• **WHAT THE EXERCISE ASKS**: In the lines from the one containing "True or false: Humidity" through the last line, inclusive, swap "box plot" for "box-and-whisker plot" and leave everything else unchanged. Return only those lines, without the pictures.
+++ DATA SUPPLIED
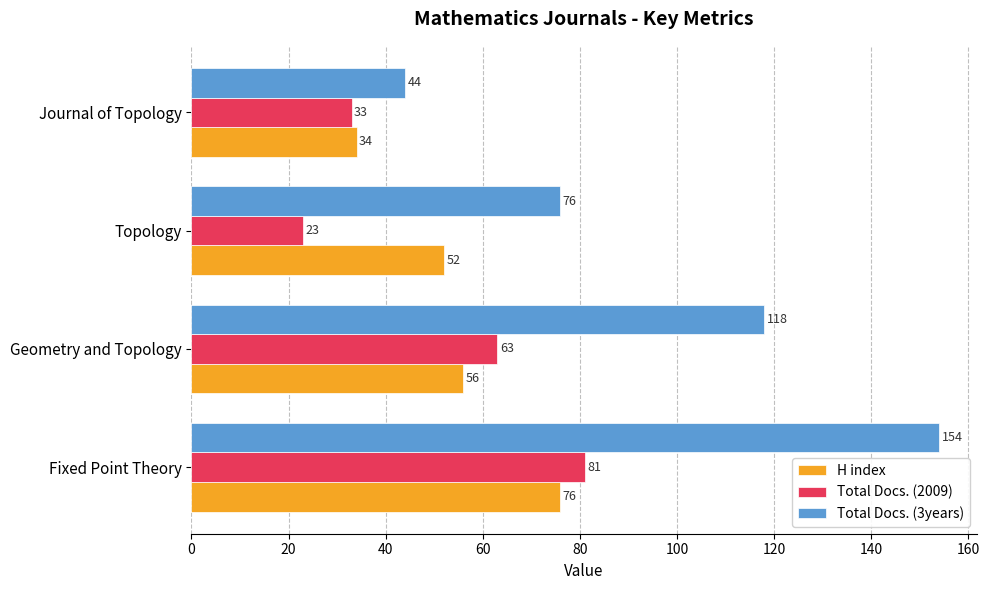

Which series has the largest range (max minus min)?

Total Docs. (3years)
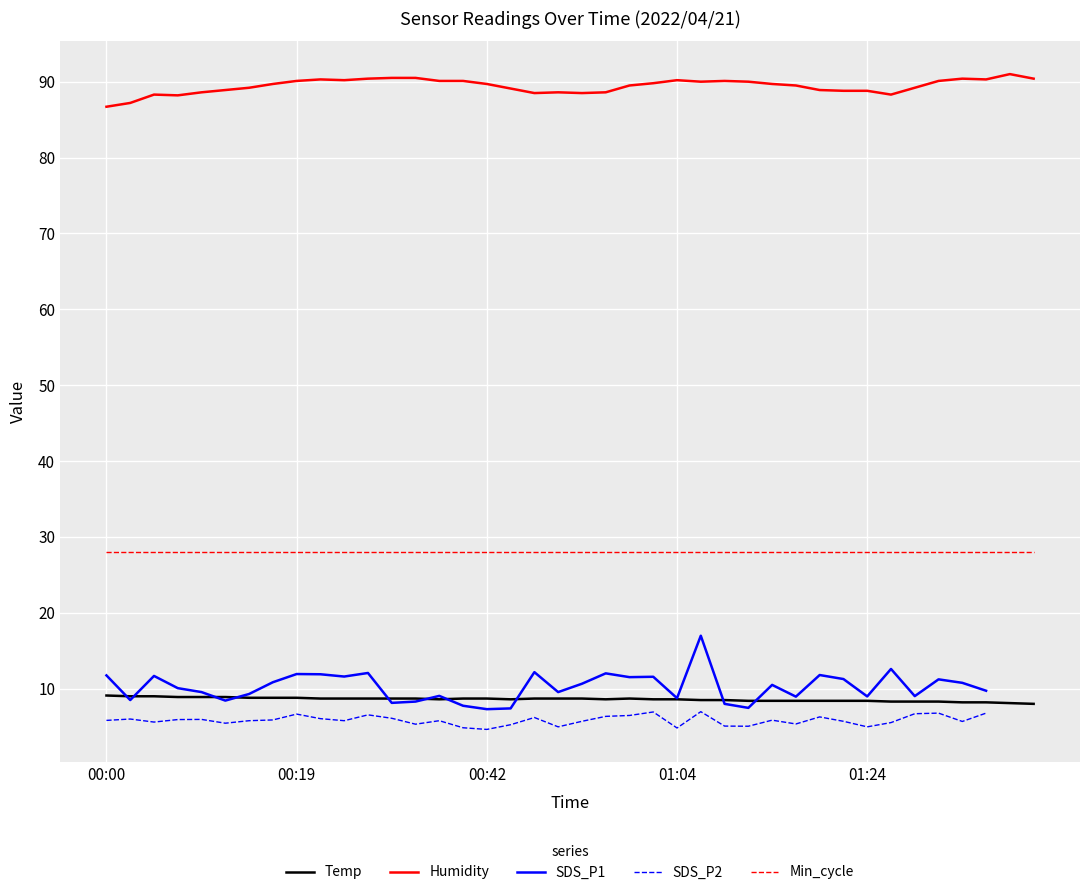

True or false: Humidity has a value of 54.8 at 6.

False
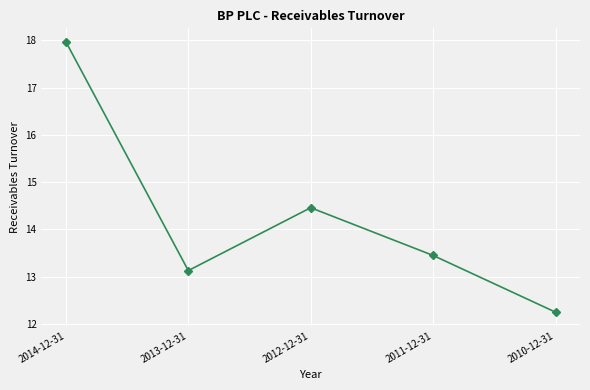

Between 2013-12-31 and 2011-12-31, which is larger?

2011-12-31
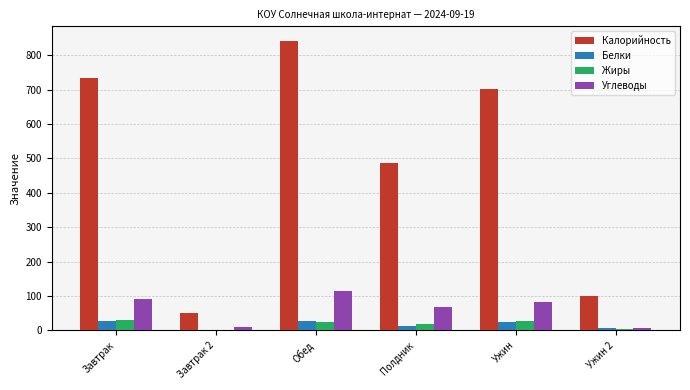

What are all the series names shown in the legend?

Калорийность, Белки, Жиры, Углеводы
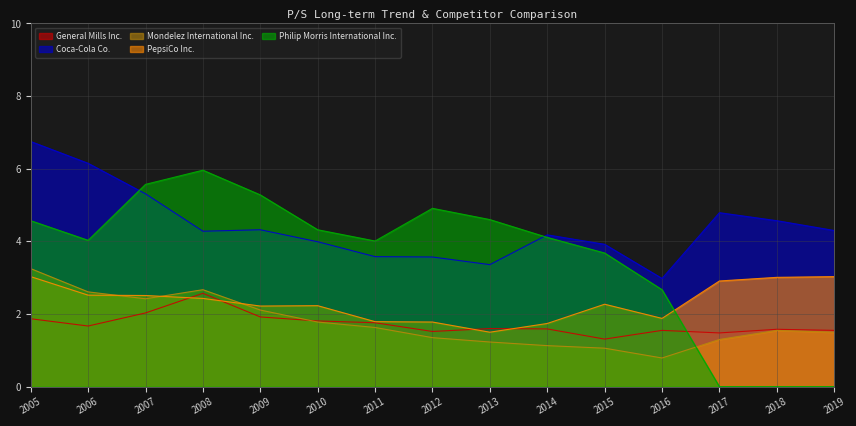

At which category does General Mills Inc. reach its first local valley?

2006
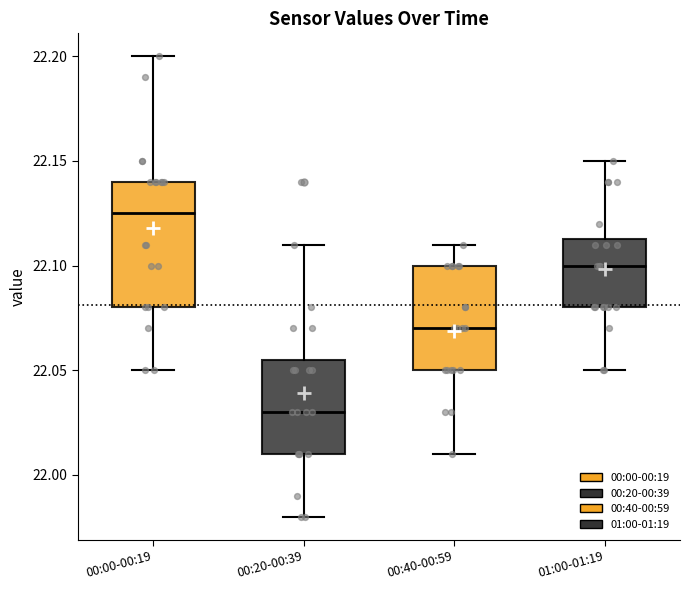

Reading left to right, transcribe this box plot: for each box, give where its median line is, the range the box spans, and where its two whiskers end, as read against the y-axis. The values are not printed on the chart, so give them approximately, as read against the axis.

00:00-00:19: median 22.125, box 22.080 to 22.140, whiskers 22.050 to 22.200
00:20-00:39: median 22.030, box 22.010 to 22.055, whiskers 21.980 to 22.110
00:40-00:59: median 22.070, box 22.050 to 22.100, whiskers 22.010 to 22.110
01:00-01:19: median 22.100, box 22.080 to 22.115, whiskers 22.050 to 22.150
++++++
• **REPLY TO THE EXERCISE**:
True or false: Humidity has a value of 54.8 at 6.

False

Between 2013-12-31 and 2011-12-31, which is larger?

2011-12-31

What are all the series names shown in the legend?

Калорийность, Белки, Жиры, Углеводы

At which category does General Mills Inc. reach its first local valley?

2006

Reading left to right, transcribe this box-and-whisker plot: for each box, give where its median line is, the range the box spans, and where its two whiskers end, as read against the y-axis. The values are not printed on the chart, so give them approximately, as read against the axis.

00:00-00:19: median 22.125, box 22.080 to 22.140, whiskers 22.050 to 22.200
00:20-00:39: median 22.030, box 22.010 to 22.055, whiskers 21.980 to 22.110
00:40-00:59: median 22.070, box 22.050 to 22.100, whiskers 22.010 to 22.110
01:00-01:19: median 22.100, box 22.080 to 22.115, whiskers 22.050 to 22.150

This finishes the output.